*** Block opens ***

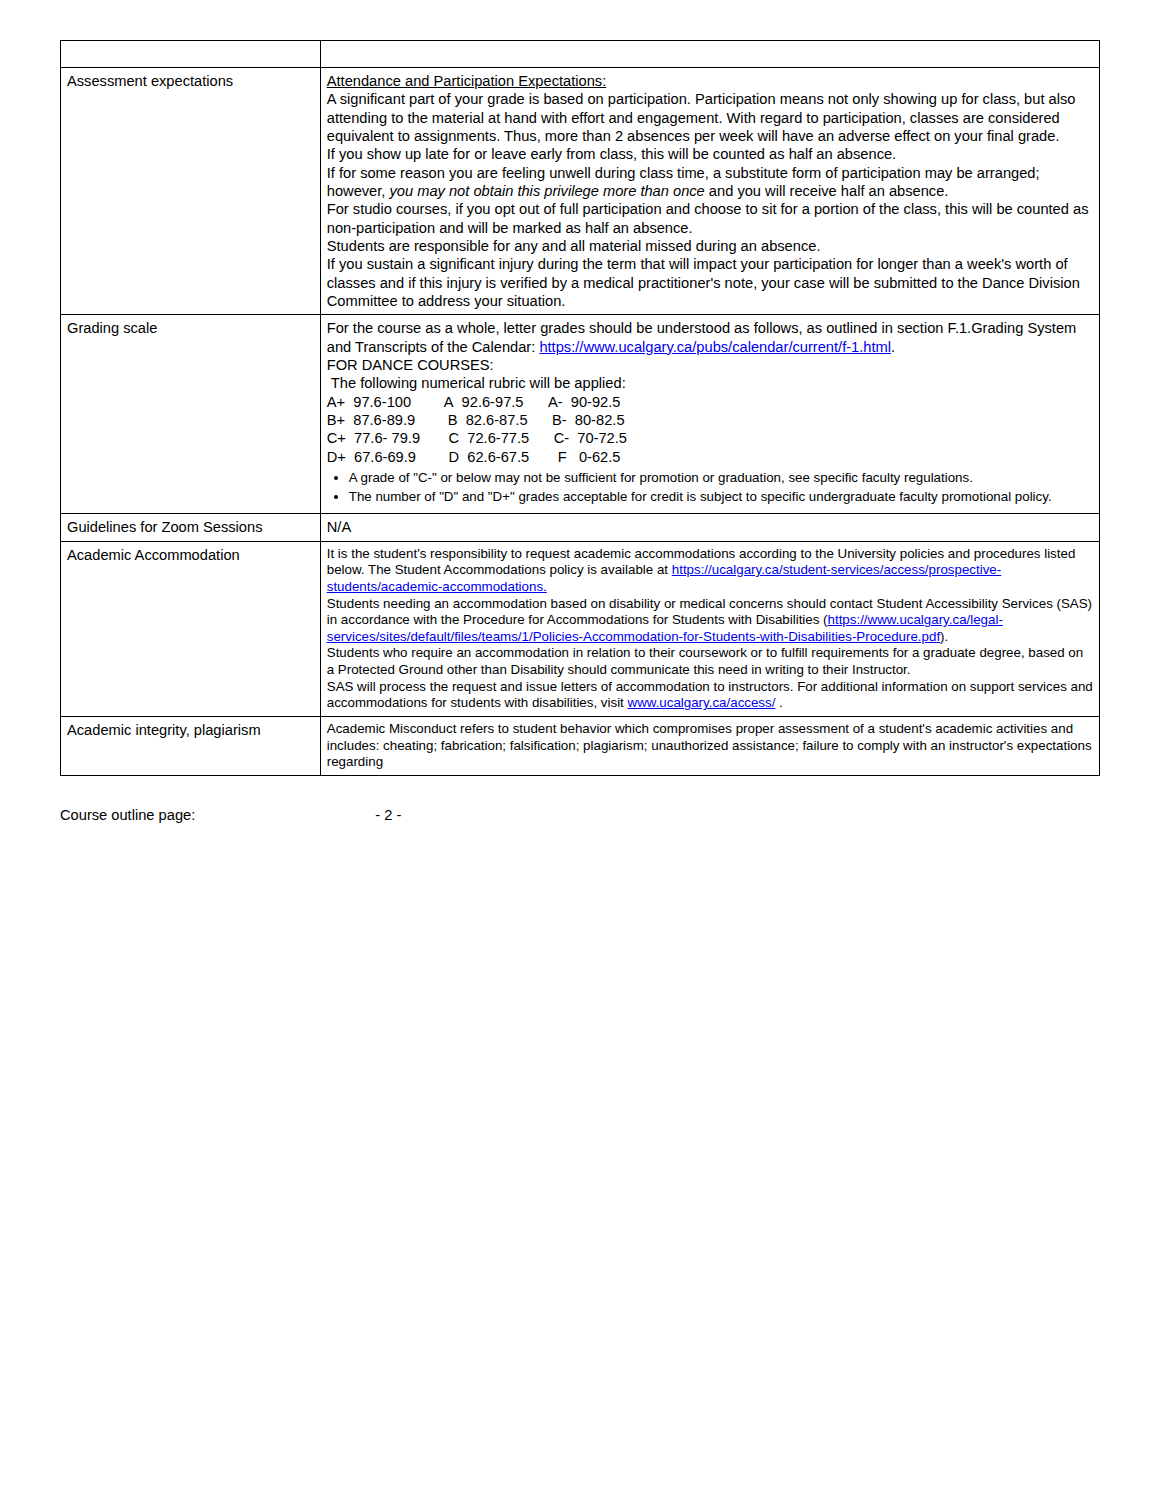| Assessment expectations | Attendance and Participation Expectations: A significant part of your grade is based on participation. Participation means not only showing up for class, but also attending to the material at hand with effort and engagement. With regard to participation, classes are considered equivalent to assignments. Thus, more than 2 absences per week will have an adverse effect on your final grade. If you show up late for or leave early from class, this will be counted as half an absence. If for some reason you are feeling unwell during class time, a substitute form of participation may be arranged; however, you may not obtain this privilege more than once and you will receive half an absence. For studio courses, if you opt out of full participation and choose to sit for a portion of the class, this will be counted as non-participation and will be marked as half an absence. Students are responsible for any and all material missed during an absence. If you sustain a significant injury during the term that will impact your participation for longer than a week's worth of classes and if this injury is verified by a medical practitioner's note, your case will be submitted to the Dance Division Committee to address your situation. |
| Grading scale | For the course as a whole, letter grades should be understood as follows, as outlined in section F.1.Grading System and Transcripts of the Calendar: https://www.ucalgary.ca/pubs/calendar/current/f-1.html . FOR DANCE COURSES: The following numerical rubric will be applied: A+ 97.6-100 A 92.6-97.5 A- 90-92.5 B+ 87.6-89.9 B 82.6-87.5 B- 80-82.5 C+ 77.6- 79.9 C 72.6-77.5 C- 70-72.5 D+ 67.6-69.9 D 62.6-67.5 F 0-62.5 A grade of "C-" or below may not be sufficient for promotion or graduation, see specific faculty regulations. The number of "D" and "D+" grades acceptable for credit is subject to specific undergraduate faculty promotional policy. |
| Guidelines for Zoom Sessions | N/A |
| Academic Accommodation | It is the student's responsibility to request academic accommodations according to the University policies and procedures listed below. The Student Accommodations policy is available at https://ucalgary.ca/student-services/access/prospective-students/academic-accommodations. Students needing an accommodation based on disability or medical concerns should contact Student Accessibility Services (SAS) in accordance with the Procedure for Accommodations for Students with Disabilities ( https://www.ucalgary.ca/legal-services/sites/default/files/teams/1/Policies-Accommodation-for-Students-with-Disabilities-Procedure.pdf ). Students who require an accommodation in relation to their coursework or to fulfill requirements for a graduate degree, based on a Protected Ground other than Disability should communicate this need in writing to their Instructor. SAS will process the request and issue letters of accommodation to instructors. For additional information on support services and accommodations for students with disabilities, visit www.ucalgary.ca/access/ . |
| Academic integrity, plagiarism | Academic Misconduct refers to student behavior which compromises proper assessment of a student's academic activities and includes: cheating; fabrication; falsification; plagiarism; unauthorized assistance; failure to comply with an instructor's expectations regarding |
Course outline page: - 2 -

*** Block closes ***

Goal of the exercise → The answer should be an exact restatement of every entry, with the pictures omitted.

Reply to the task →
| Assessment expectations | Attendance and Participation Expectations: A significant part of your grade is based on participation. Participation means not only showing up for class, but also attending to the material at hand with effort and engagement. With regard to participation, classes are considered equivalent to assignments. Thus, more than 2 absences per week will have an adverse effect on your final grade. If you show up late for or leave early from class, this will be counted as half an absence. If for some reason you are feeling unwell during class time, a substitute form of participation may be arranged; however, you may not obtain this privilege more than once and you will receive half an absence. For studio courses, if you opt out of full participation and choose to sit for a portion of the class, this will be counted as non-participation and will be marked as half an absence. Students are responsible for any and all material missed during an absence. If you sustain a significant injury during the term that will impact your participation for longer than a week's worth of classes and if this injury is verified by a medical practitioner's note, your case will be submitted to the Dance Division Committee to address your situation. |
| Grading scale | For the course as a whole, letter grades should be understood as follows, as outlined in section F.1.Grading System and Transcripts of the Calendar: https://www.ucalgary.ca/pubs/calendar/current/f-1.html . FOR DANCE COURSES: The following numerical rubric will be applied: A+ 97.6-100 A 92.6-97.5 A- 90-92.5 B+ 87.6-89.9 B 82.6-87.5 B- 80-82.5 C+ 77.6- 79.9 C 72.6-77.5 C- 70-72.5 D+ 67.6-69.9 D 62.6-67.5 F 0-62.5 A grade of "C-" or below may not be sufficient for promotion or graduation, see specific faculty regulations. The number of "D" and "D+" grades acceptable for credit is subject to specific undergraduate faculty promotional policy. |
| Guidelines for Zoom Sessions | N/A |
| Academic Accommodation | It is the student's responsibility to request academic accommodations according to the University policies and procedures listed below. The Student Accommodations policy is available at https://ucalgary.ca/student-services/access/prospective-students/academic-accommodations. Students needing an accommodation based on disability or medical concerns should contact Student Accessibility Services (SAS) in accordance with the Procedure for Accommodations for Students with Disabilities ( https://www.ucalgary.ca/legal-services/sites/default/files/teams/1/Policies-Accommodation-for-Students-with-Disabilities-Procedure.pdf ). Students who require an accommodation in relation to their coursework or to fulfill requirements for a graduate degree, based on a Protected Ground other than Disability should communicate this need in writing to their Instructor. SAS will process the request and issue letters of accommodation to instructors. For additional information on support services and accommodations for students with disabilities, visit www.ucalgary.ca/access/ . |
| Academic integrity, plagiarism | Academic Misconduct refers to student behavior which compromises proper assessment of a student's academic activities and includes: cheating; fabrication; falsification; plagiarism; unauthorized assistance; failure to comply with an instructor's expectations regarding |
Course outline page: - 2 -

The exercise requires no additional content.